TASK OBJECTIVE
Copy exactly the lines of the material below that run from the one containing "left ear: (192, 98)" through the one containing "left hip: (198, 213)". Copy no other lines.

RECORD EXTRACTS
- - -

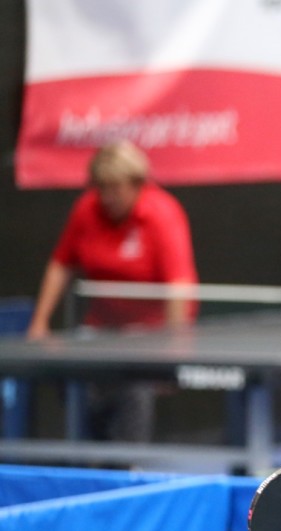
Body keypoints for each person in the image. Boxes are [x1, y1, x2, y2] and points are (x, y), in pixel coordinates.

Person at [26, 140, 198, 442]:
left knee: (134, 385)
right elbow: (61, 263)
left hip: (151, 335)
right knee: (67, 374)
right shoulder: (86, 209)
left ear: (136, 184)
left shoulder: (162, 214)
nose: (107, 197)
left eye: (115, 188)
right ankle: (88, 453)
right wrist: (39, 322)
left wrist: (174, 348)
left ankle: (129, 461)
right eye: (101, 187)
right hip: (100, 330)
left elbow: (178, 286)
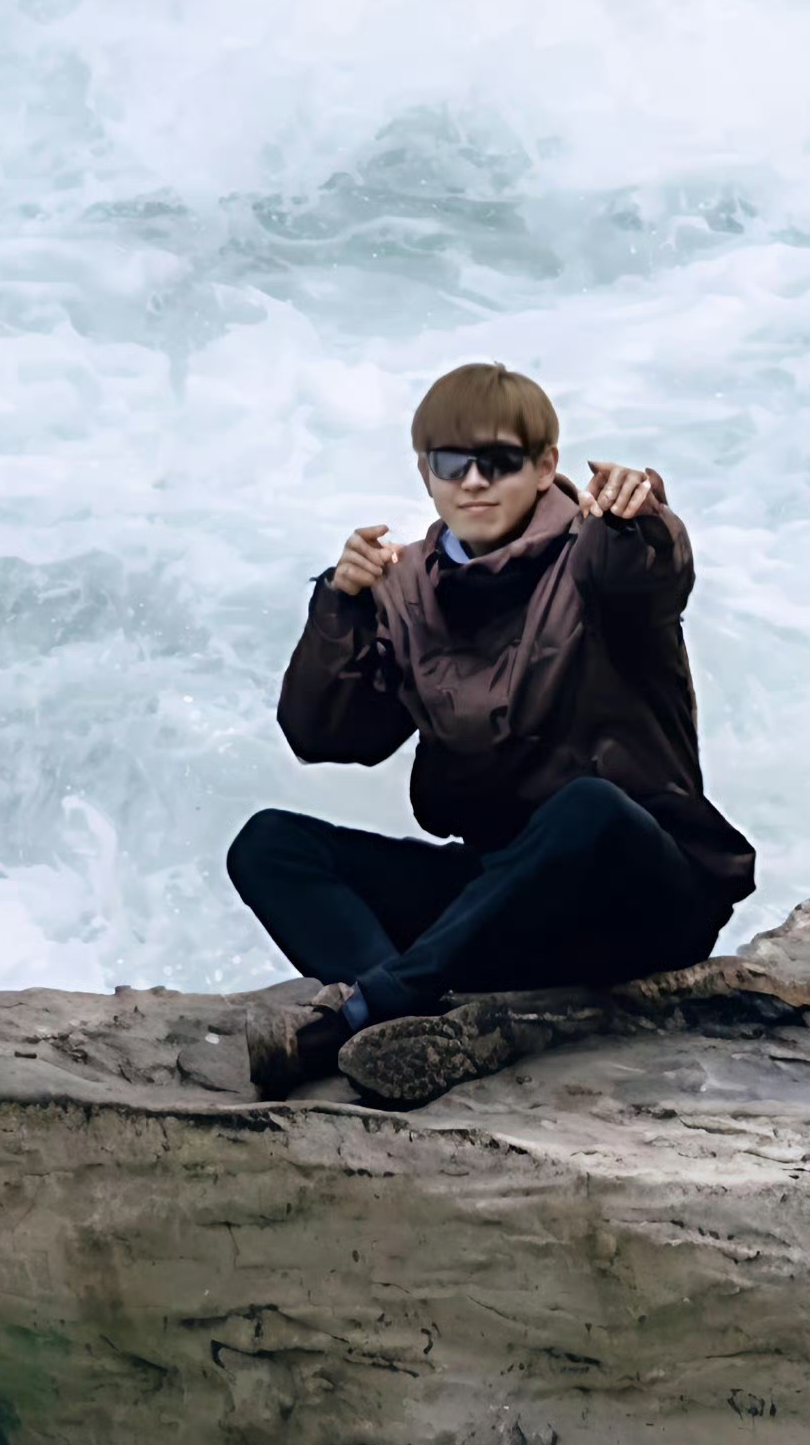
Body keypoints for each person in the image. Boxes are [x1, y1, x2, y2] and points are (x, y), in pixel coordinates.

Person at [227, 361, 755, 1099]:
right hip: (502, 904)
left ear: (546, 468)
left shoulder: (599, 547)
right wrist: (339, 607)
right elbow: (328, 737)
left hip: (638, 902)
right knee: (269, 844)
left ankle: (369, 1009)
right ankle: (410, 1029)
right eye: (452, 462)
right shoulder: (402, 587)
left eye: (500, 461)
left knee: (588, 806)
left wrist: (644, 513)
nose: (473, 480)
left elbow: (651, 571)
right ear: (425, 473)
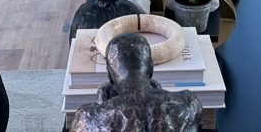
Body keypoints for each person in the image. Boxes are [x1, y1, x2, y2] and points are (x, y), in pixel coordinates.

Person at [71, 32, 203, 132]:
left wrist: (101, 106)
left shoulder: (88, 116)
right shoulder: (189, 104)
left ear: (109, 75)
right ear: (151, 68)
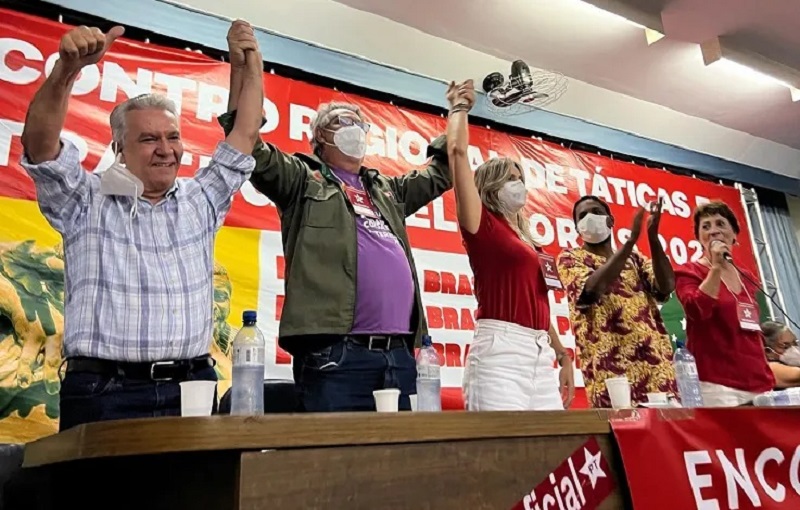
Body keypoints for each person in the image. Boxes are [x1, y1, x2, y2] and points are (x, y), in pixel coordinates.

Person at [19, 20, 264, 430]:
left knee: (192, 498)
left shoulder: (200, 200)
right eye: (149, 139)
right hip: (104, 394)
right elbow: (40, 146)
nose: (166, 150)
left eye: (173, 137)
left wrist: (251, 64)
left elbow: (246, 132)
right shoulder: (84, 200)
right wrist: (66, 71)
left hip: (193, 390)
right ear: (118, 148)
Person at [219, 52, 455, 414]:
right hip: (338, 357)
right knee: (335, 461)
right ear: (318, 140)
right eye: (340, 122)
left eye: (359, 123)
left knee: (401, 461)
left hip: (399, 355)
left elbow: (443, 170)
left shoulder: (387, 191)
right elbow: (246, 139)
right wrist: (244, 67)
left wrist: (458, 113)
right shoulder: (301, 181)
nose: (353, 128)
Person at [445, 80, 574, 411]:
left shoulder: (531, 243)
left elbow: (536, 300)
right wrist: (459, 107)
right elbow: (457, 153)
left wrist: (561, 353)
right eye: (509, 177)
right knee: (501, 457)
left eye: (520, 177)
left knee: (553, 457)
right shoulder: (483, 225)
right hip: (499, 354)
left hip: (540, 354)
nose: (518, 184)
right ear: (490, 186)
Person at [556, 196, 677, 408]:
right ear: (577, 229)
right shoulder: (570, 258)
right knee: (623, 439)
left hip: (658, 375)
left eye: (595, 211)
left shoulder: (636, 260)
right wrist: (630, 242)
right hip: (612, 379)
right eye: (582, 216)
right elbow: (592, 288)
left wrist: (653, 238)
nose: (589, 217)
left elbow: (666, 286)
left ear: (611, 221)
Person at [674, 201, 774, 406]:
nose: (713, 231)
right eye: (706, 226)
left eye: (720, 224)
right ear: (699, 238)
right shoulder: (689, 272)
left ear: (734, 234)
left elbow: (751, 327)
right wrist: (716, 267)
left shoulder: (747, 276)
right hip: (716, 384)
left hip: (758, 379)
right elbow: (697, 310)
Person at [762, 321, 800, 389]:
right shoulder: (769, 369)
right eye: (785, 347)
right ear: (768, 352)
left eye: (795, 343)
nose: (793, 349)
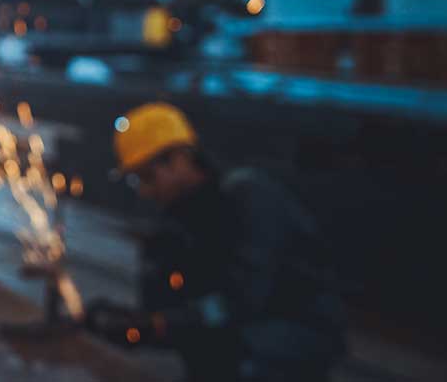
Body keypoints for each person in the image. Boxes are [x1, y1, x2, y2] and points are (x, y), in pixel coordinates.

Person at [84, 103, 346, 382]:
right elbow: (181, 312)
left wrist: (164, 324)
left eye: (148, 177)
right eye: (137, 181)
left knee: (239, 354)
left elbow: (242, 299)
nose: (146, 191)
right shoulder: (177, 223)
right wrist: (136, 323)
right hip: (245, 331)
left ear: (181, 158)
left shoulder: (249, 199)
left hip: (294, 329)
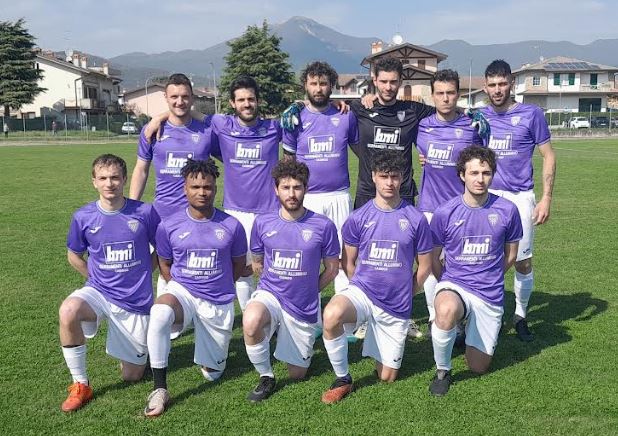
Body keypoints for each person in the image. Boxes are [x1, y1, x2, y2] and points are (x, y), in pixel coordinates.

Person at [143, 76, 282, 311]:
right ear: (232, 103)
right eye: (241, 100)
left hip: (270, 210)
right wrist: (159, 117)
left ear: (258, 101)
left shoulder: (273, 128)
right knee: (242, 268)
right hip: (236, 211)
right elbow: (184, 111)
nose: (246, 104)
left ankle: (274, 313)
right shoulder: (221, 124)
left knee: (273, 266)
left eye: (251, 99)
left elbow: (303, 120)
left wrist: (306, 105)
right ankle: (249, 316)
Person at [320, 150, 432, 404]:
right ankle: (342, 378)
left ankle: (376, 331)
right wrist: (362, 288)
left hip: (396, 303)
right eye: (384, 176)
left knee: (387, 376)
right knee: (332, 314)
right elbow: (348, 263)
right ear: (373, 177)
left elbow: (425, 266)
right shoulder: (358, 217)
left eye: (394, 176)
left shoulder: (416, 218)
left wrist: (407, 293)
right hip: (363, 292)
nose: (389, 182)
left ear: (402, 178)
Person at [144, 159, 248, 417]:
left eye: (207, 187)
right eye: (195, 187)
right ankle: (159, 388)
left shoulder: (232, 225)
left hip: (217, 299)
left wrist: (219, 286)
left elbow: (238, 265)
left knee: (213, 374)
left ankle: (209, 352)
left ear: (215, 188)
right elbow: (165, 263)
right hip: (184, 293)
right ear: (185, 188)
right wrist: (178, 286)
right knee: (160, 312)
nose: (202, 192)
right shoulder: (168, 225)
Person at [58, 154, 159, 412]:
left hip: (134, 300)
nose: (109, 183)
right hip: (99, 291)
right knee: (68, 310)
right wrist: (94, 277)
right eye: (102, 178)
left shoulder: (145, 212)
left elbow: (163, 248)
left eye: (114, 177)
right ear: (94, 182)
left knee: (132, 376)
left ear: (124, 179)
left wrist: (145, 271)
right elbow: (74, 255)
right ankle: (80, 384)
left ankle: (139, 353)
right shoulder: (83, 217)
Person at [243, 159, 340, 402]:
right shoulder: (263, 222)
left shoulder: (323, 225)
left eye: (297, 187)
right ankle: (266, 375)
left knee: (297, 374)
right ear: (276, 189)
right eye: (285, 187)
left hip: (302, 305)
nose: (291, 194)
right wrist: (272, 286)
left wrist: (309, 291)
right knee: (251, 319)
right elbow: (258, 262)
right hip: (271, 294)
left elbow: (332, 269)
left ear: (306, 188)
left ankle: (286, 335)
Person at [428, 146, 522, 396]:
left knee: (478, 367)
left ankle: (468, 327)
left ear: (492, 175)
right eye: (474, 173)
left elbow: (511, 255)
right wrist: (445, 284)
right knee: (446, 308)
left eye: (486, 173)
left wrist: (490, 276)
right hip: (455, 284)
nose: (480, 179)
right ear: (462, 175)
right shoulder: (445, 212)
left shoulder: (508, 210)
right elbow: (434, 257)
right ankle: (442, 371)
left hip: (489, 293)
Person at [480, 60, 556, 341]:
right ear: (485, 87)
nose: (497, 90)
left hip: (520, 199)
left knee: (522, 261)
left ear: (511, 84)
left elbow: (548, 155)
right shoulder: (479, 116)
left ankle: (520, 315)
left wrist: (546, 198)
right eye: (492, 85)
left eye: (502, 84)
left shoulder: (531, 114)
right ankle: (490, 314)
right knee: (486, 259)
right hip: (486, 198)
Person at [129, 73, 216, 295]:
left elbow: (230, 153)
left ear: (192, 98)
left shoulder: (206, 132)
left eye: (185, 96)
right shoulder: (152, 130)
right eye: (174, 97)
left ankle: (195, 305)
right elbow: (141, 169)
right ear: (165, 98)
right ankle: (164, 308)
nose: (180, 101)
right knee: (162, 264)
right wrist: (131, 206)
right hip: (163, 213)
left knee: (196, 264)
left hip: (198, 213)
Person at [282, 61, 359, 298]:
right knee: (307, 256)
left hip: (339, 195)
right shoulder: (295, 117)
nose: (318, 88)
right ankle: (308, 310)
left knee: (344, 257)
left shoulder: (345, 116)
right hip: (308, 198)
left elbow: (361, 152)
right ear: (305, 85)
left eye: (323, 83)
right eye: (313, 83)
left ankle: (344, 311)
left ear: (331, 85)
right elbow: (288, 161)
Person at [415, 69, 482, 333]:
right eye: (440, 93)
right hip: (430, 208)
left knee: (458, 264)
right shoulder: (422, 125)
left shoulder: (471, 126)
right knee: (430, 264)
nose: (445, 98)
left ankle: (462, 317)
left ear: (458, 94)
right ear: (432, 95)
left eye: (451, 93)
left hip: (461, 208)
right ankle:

- - -

EXERCISE ANSWER
left ear: (192, 98)
left shoulder: (206, 132)
left eye: (185, 96)
right shoulder: (152, 130)
right eye: (174, 97)
left ankle: (195, 305)
right elbow: (141, 169)
right ear: (165, 98)
right ankle: (164, 308)
nose: (180, 101)
right knee: (162, 264)
right wrist: (131, 206)
right hip: (163, 213)
left knee: (196, 264)
left hip: (198, 213)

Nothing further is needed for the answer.